Story highlights

Radical group claims Nasser al-Awlaki supports his son's terror tactics

"A media outlet recently misunderstood me to be endorsing violence," he says

His son, Anwar al-Awlaki, and his teen grandson were killed in U.S. drone strikes

In speech released last week, he said, "My son's blood did not, and will not, go in vain"

CNN  — 

Weeks after Anwar al-Awlaki was killed by a U.S. drone strike in Yemen, his father is sparking controversy as radical Muslim groups claim he is now supporting his son’s terror tactics against the West.

But in a statement released to CNN, Nasser al-Awlaki says his audio speech was misinterpreted.

“A media outlet recently misunderstood me to be endorsing violence, but that was not what I intended, nor is that what I have ever endorsed.” the elder al-Awlaki wrote in a statement released to CNN Thursday through the American Civil Liberties Union.

“For years, my son gave lectures on Islam and how Muslims in the West can abide by their faith and live in accordance with the laws of Western societies,” the statement said. “He also criticized U.S. foreign policy and called for justice for victims of unlawful wars and other abuses. These aspects of his sermons were important and true.”

“I continue to believe that my son was illegally killed and deprived of his due process rights. I also don’t understand how anyone can justify the use of a missile against my 16-year-old grandson and his young friends.” al-Awlaki added.

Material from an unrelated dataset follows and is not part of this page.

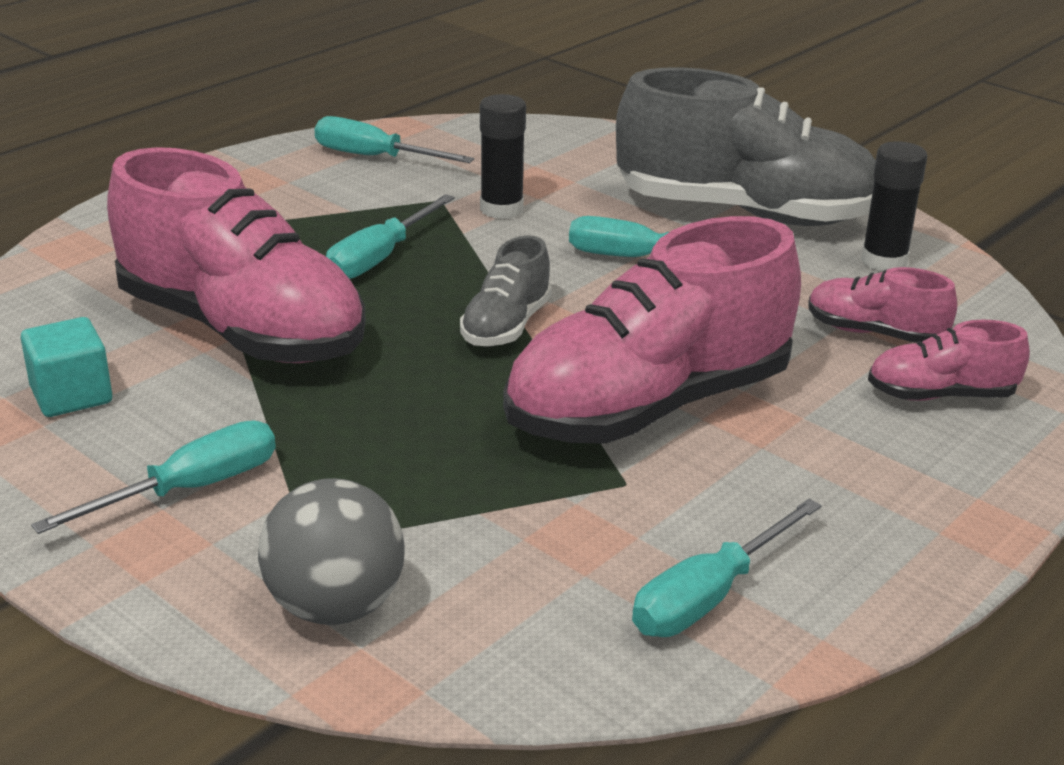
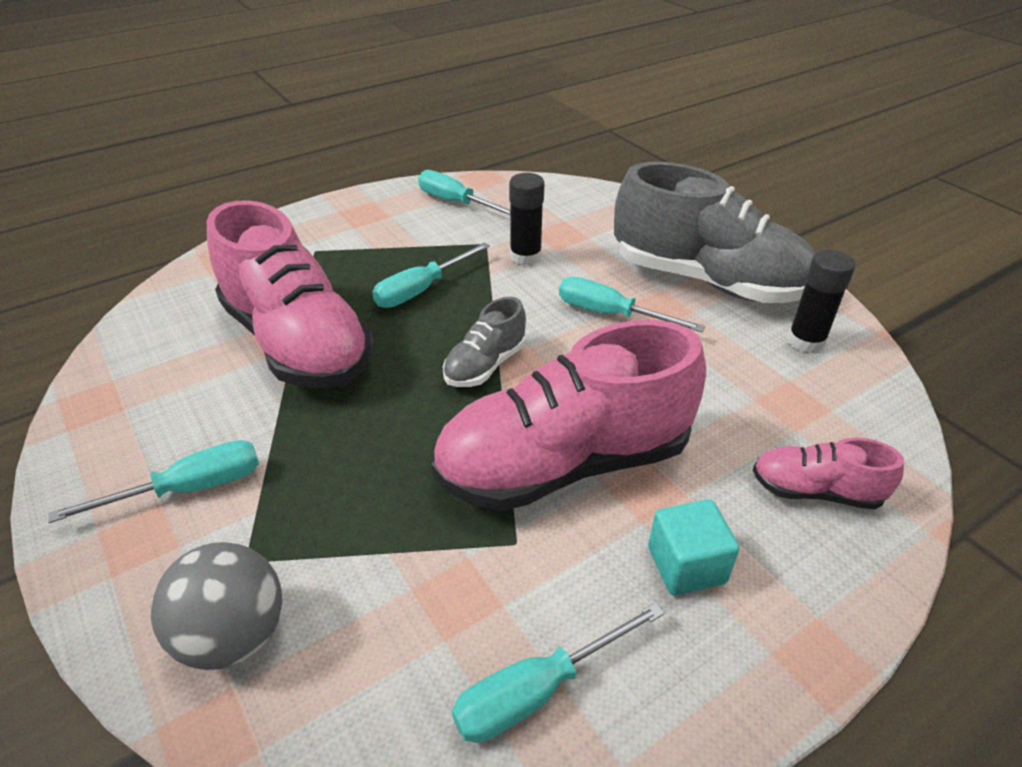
camera: 15 degrees right, 10 degrees up
(71, 395) = (156, 385): turquoise cube -> turquoise cube (686, 565)
(874, 333) = (776, 414): pink shoe -> none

The statement was released Wednesday and the ACLU says it remains in contact with Nasser al-Awlaki regarding the killings of his son and grandson by U.S. drone strikes on September 30.

Before Nasser released his latest statement, his words of support to Muslims around the world who mourned his son’s death were seen as suspect. They were his first published reaction to the death of his son and grandson.

In comments released December 2 in an audio speech online to a U.K.-based group calling itself the “United Ummah,” Nasser al-Awlaki says his son “was assassinated because of his teachings, as one senior official said bluntly when Anwar was in prison, ‘We want to shut him up.’ No evidence was ever presented against him, and no evidence will ever be. They knew that Imam Anwar al-Awlaki carried an effective message, a message that was simple and straightforward,” he says in a audiotape speech.

He adds ambiguously towards the end of his speech, “My son’s blood did not, and will not, go in vain.”

Before the elder al-Awlaki attempted to clarify his remarks, some observers underscored the fact that a conversion to his son’s cause would lend a convincing boost to radical groups trying to recruit followers, especially online.

“By extension they can say that any Muslims in the West who think they’re safe are not, because if you look at how they treated this great preacher, this harmless sheik, and you see how they killed him for nothing and you see how they killed his 16-year-old son, you’re not safe either and you better get up and do something before it’s too late,” said Alexander Meleagrou-Hitchens, a research fellow at The International Centre for the Study of Radicalisation at Kings’ College, London. “That’s the kind of messaging and it absolutely works.”

Nasser al-Awlaki speaks English fluently and worked as an American college professor for many years. Through the ACLU he continues to question the legality of the U.S. drone strikes against his son and grandson, both of whom were U.S. citizens.